_To do_.
#1 According to the passage on Ann Lowe, how many yards of ivory silk taffeta did the Bouvier wedding gown require?
#2 Using the passage on Ann Lowe, explain how she came to make Jacqueline Bouvier's wedding gown.

_Excerpt to read_.
--- START ---

When Jacqueline Bouvier was preparing for her 1953 wedding to then Congressman John F. Kennedy, her mother sought out a talented African-American dress-maker name Ann Cole Lowe to create the wedding gown. Ms. Lowe was a high society designer who had designed for her for years as well as for the duPonts, Biddles, Lodges, and other patrician-type families for years.
The Bouvier wedding gown featured a portrait neckline and bouffant skirt decorated with interwoven bands of tucking and tiny wax flowers. The gown required 50 yards of ivory silk taffeta and took more than two months to make. Ms. Lowe also designed the pink faille silk gowns and matching Tudor caps worn by the bridal party.
Ms. Lowe was awarded the Couturier of the Year Plaque by New York Fashion society in 1961. She appeared in the National Social Directory and 1968 Who’s Who of American Women. She also opened a new store on Madison Avenue in New York, which did quite well. She designed and created more than 2,000 dresses for New York’s society ladies, and was well known for using the “trapunto” technique in her dressmaking.

--- END ---

_Information shown_.
--- START ---

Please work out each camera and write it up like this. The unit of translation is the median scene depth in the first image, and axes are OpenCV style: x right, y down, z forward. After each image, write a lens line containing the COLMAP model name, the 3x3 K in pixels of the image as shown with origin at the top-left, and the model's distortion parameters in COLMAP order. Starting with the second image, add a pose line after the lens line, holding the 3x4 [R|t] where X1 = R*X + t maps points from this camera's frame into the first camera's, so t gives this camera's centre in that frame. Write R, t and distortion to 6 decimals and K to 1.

--- END ---
--- START ---

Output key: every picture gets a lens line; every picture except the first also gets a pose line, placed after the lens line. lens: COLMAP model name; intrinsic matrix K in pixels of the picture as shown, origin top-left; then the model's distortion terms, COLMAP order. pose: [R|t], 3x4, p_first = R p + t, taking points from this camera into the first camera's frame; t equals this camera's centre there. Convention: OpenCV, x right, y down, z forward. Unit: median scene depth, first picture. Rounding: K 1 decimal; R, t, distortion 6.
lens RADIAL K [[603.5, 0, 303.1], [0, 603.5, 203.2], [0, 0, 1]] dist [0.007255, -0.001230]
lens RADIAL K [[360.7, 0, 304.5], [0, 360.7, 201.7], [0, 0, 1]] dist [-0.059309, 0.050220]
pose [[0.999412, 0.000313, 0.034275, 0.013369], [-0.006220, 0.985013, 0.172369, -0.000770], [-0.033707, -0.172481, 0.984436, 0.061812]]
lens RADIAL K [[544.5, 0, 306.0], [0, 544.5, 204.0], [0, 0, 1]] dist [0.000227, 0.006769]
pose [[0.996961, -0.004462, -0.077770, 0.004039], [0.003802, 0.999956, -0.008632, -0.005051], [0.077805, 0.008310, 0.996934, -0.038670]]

--- END ---
--- START ---

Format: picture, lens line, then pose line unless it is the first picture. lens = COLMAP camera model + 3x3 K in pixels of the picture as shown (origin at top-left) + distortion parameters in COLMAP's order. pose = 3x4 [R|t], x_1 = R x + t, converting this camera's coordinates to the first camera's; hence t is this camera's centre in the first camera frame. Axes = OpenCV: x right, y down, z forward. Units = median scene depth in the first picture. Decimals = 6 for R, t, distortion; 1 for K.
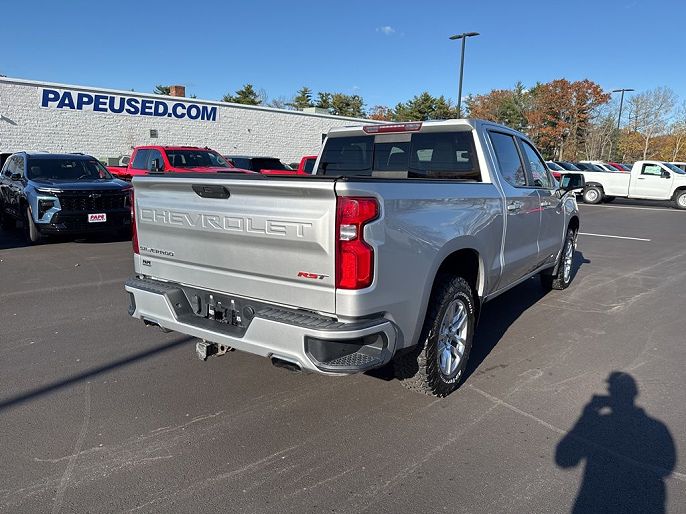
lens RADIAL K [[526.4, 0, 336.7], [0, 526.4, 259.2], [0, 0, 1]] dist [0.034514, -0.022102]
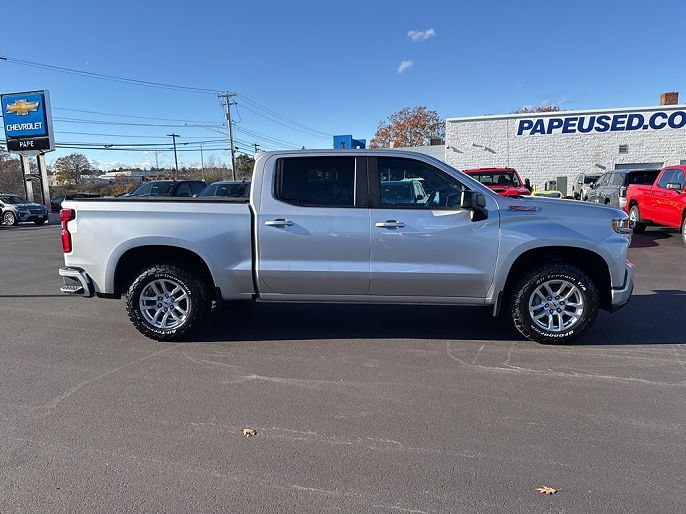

--- END ---

_Solutions to each task_.
#1 50 yards.

#2 Jacqueline Bouvier's mother sought out Ms. Lowe to create the gown for the 1953 wedding. Ms. Lowe was a high society designer who had designed for the mother for years, and also for families such as the duPonts, Biddles and Lodges.